Quote Originally Posted by OhhWatALoser View Post
Black pastels is co-dominant because the het and homo forms are different. If the homozygous Pin had issues, it would be different. To be dominant the trait has to be fully expressed in het and homo form. different homo = co-dom/inc. dom. black pastel it is not fully expressed, so it co-dom/inc. dom. Pin is fully expressed, so it is dominant.

Yes that what I'm saying with super pastels, I think other have explained this well enough for you.

Here the thing, I breed a pin x pin I have years of proving out before I even know ones homozygous. Pastel x pastel I know as soon as the clutch hatches, 3+ years down the road you finally prove out your homozygous pin, while the other guy has super pastel lesser black pastel. Then to get another gene with the homozygous pin more years of proving out From a pure business stand point I don't see it making sense to produce them. From a coolness factor however I would do it. Maybe I will.



Besides co-dom/inc dom I believe we are using the terms correctly.



If a single normal allele is stopping it from being lethal, that makes it inc dom (or what we call co-dom in the bp world) That fits exactly with mendel's definition, the phenotype is not fully expressed. While genetics may not be as simple as A+B=C, It's the best we can do right now and the statistics seems to follow. We still have a few weird unknowns, banana's sex linkish thing and the whiteout gene are two that come to mind. I do understand what your saying though, mendels system was pretty much made obsolete with new technology. Nothing is recessive anymore by his definition since everything is observable now with DNA analysis. But we don't have anyone working on the ball python genome that I know of, so we stick with old fashon mendel lol.

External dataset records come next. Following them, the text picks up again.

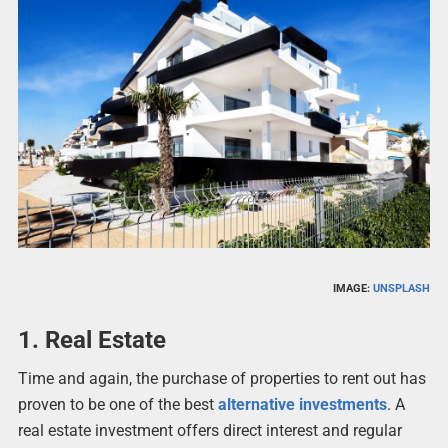
IMAGE:
UNSPLASH
1. Real Estate
Time and again, the purchase of properties to rent out has
proven to be one of the best
alternative investments
. A
real estate investment offers direct interest and regular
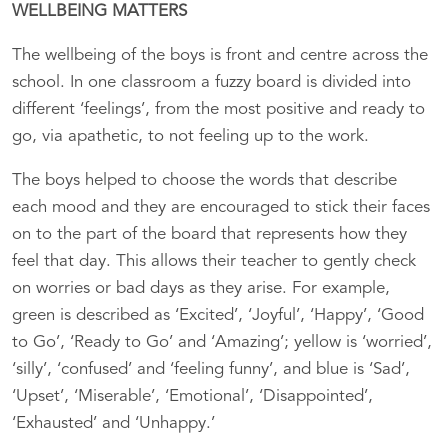
WELLBEING MATTERS
The wellbeing of the boys is front and centre across the
school. In one classroom a fuzzy board is divided into
different ‘feelings’, from the most positive and ready to
go, via apathetic, to not feeling up to the work.
The boys helped to choose the words that describe
each mood and they are encouraged to stick their faces
on to the part of the board that represents how they
feel that day. This allows their teacher to gently check
on worries or bad days as they arise. For example,
green is described as ‘Excited’, ‘Joyful’, ‘Happy’, ‘Good
to Go’, ‘Ready to Go’ and ‘Amazing’; yellow is ‘worried’,
‘silly’, ‘confused’ and ‘feeling funny’, and blue is ‘Sad’,
‘Upset’, ‘Miserable’, ‘Emotional’, ‘Disappointed’,
‘Exhausted’ and ‘Unhappy.’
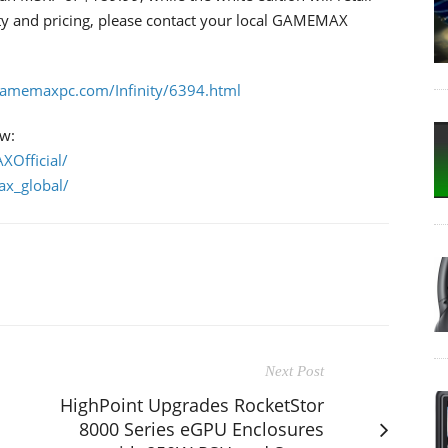
ity and pricing, please contact your local GAMEMAX
/gamemaxpc.com/Infinity/6394.html
ow:
Official/
x_global/
Next Post
HighPoint Upgrades RocketStor
8000 Series eGPU Enclosures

Guess you missed when I said the congo is another dominant gene according to vin russo, there are also many suspect ones, but again proving them out takes years and usually not worth the effort. Your statement would be more correct saying "all heterozygous morphs will have a statistical probability for 50% of their offspring to exhibit that heterozygous gene trait" because that how it works. Dominant co-dom are just classifications of the phenotypes in het and homo form. het and homo are where the statistics come from.


I feel as I need to repost this.
I did miss that. By exhibit I meant show visually and I was just trying to stay on codom/indom and dominant as to not add more confusion.